▸ **What the task asks**
Write out the full listing exactly as given, minus the images.
----------------------------------------
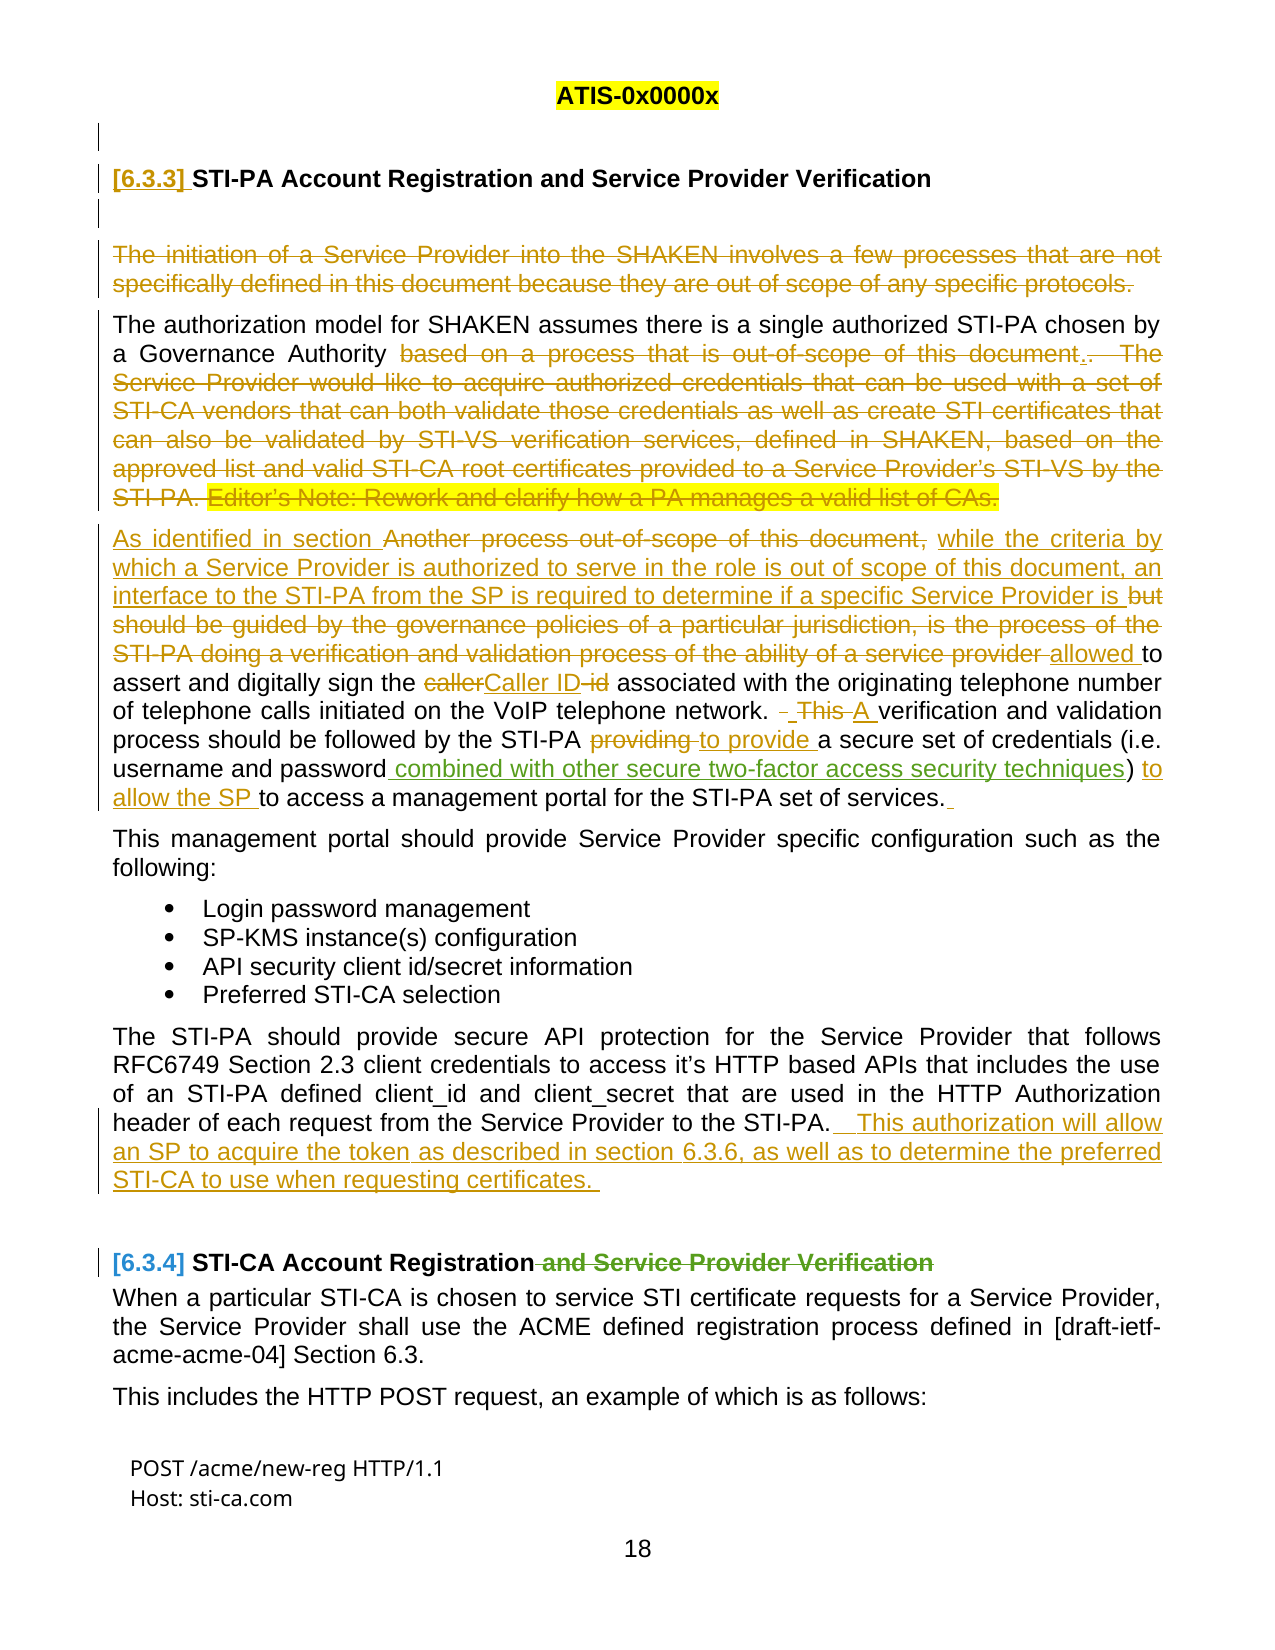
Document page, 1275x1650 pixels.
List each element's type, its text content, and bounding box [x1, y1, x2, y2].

text The STI-PA should provide secure API protection for the Service Provider that follows RFC6749 Section 2.3 client credentials to access it’s HTTP based APIs that includes the use of an STI-PA defined client_id and client_secret that are used in the HTTP Authorization header of each request from the Service Provider to the STI-PA. [112, 1022, 1162, 1162]
text to assert and digitally sign the associated with the originating telephone number of telephone calls initiated on the VoIP telephone network. verification and validation process should be followed by the STI-PA a secure set of credentials (i.e. username and password) to access a management portal for the STI-PA set of services. [112, 524, 1162, 578]
text The authorization model for SHAKEN assumes there is a single authorized STI-PA chosen by a Governance Authority [112, 384, 1162, 412]
list API security client id/secret information [165, 951, 1162, 980]
text The authorization model for SHAKEN assumes there is a single authorized STI-PA chosen by a Governance Authority [112, 310, 1162, 383]
text This management portal should provide Service Provider specific configuration such as the following: [112, 824, 1162, 881]
text This includes the HTTP POST request, an example of which is as follows: [112, 1382, 1162, 1410]
text The authorization model for SHAKEN assumes there is a single authorized STI-PA chosen by a Governance Authority [112, 471, 1162, 511]
text to assert and digitally sign the associated with the originating telephone number of telephone calls initiated on the VoIP telephone network. verification and validation process should be followed by the STI-PA a secure set of credentials (i.e. username and password) to access a management portal for the STI-PA set of services. [112, 627, 1162, 811]
text The STI-PA should provide secure API protection for the Service Provider that follows RFC6749 Section 2.3 client credentials to access it’s HTTP based APIs that includes the use of an STI-PA defined client_id and client_secret that are used in the HTTP Authorization header of each request from the Service Provider to the STI-PA. [112, 1163, 1162, 1194]
list Preferred STI-CA selection [165, 980, 1162, 1009]
list Login password management [165, 894, 1162, 923]
subtitle STI-CA Account Registration [112, 1248, 1162, 1277]
text The authorization model for SHAKEN assumes there is a single authorized STI-PA chosen by a Governance Authority [112, 413, 1162, 441]
text When a particular STI-CA is chosen to service STI certificate requests for a Service Provider, the Service Provider shall use the ACME defined registration process defined in [draft-ietf-acme-acme-04] Section 6.3. [112, 1283, 1162, 1369]
text to assert and digitally sign the associated with the originating telephone number of telephone calls initiated on the VoIP telephone network. verification and validation process should be followed by the STI-PA a secure set of credentials (i.e. username and password) to access a management portal for the STI-PA set of services. [112, 579, 1162, 626]
text The authorization model for SHAKEN assumes there is a single authorized STI-PA chosen by a Governance Authority [112, 442, 1162, 470]
list SP-KMS instance(s) configuration [165, 923, 1162, 951]
text POST /acme/new-reg HTTP/1.1 [112, 1453, 1162, 1482]
subtitle STI-PA Account Registration and Service Provider Verification [112, 164, 1162, 192]
text Host: sti-ca.com [112, 1482, 1162, 1512]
----------------------------------------
▸ **Task result**
Document page, 1275x1650 pixels.
List each element's type, its text content, and bounding box [x1, y1, x2, y2].

text The STI-PA should provide secure API protection for the Service Provider that follows RFC6749 Section 2.3 client credentials to access it’s HTTP based APIs that includes the use of an STI-PA defined client_id and client_secret that are used in the HTTP Authorization header of each request from the Service Provider to the STI-PA. [112, 1022, 1162, 1162]
text to assert and digitally sign the associated with the originating telephone number of telephone calls initiated on the VoIP telephone network. verification and validation process should be followed by the STI-PA a secure set of credentials (i.e. username and password) to access a management portal for the STI-PA set of services. [112, 524, 1162, 578]
text The authorization model for SHAKEN assumes there is a single authorized STI-PA chosen by a Governance Authority [112, 384, 1162, 412]
list API security client id/secret information [165, 951, 1162, 980]
text The authorization model for SHAKEN assumes there is a single authorized STI-PA chosen by a Governance Authority [112, 310, 1162, 383]
text This management portal should provide Service Provider specific configuration such as the following: [112, 824, 1162, 881]
text This includes the HTTP POST request, an example of which is as follows: [112, 1382, 1162, 1410]
text The authorization model for SHAKEN assumes there is a single authorized STI-PA chosen by a Governance Authority [112, 471, 1162, 511]
text to assert and digitally sign the associated with the originating telephone number of telephone calls initiated on the VoIP telephone network. verification and validation process should be followed by the STI-PA a secure set of credentials (i.e. username and password) to access a management portal for the STI-PA set of services. [112, 627, 1162, 811]
text The STI-PA should provide secure API protection for the Service Provider that follows RFC6749 Section 2.3 client credentials to access it’s HTTP based APIs that includes the use of an STI-PA defined client_id and client_secret that are used in the HTTP Authorization header of each request from the Service Provider to the STI-PA. [112, 1163, 1162, 1194]
list Preferred STI-CA selection [165, 980, 1162, 1009]
list Login password management [165, 894, 1162, 923]
subtitle STI-CA Account Registration [112, 1248, 1162, 1277]
text The authorization model for SHAKEN assumes there is a single authorized STI-PA chosen by a Governance Authority [112, 413, 1162, 441]
text When a particular STI-CA is chosen to service STI certificate requests for a Service Provider, the Service Provider shall use the ACME defined registration process defined in [draft-ietf-acme-acme-04] Section 6.3. [112, 1283, 1162, 1369]
text to assert and digitally sign the associated with the originating telephone number of telephone calls initiated on the VoIP telephone network. verification and validation process should be followed by the STI-PA a secure set of credentials (i.e. username and password) to access a management portal for the STI-PA set of services. [112, 579, 1162, 626]
text The authorization model for SHAKEN assumes there is a single authorized STI-PA chosen by a Governance Authority [112, 442, 1162, 470]
list SP-KMS instance(s) configuration [165, 923, 1162, 951]
text POST /acme/new-reg HTTP/1.1 [112, 1453, 1162, 1482]
subtitle STI-PA Account Registration and Service Provider Verification [112, 164, 1162, 192]
text Host: sti-ca.com [112, 1482, 1162, 1512]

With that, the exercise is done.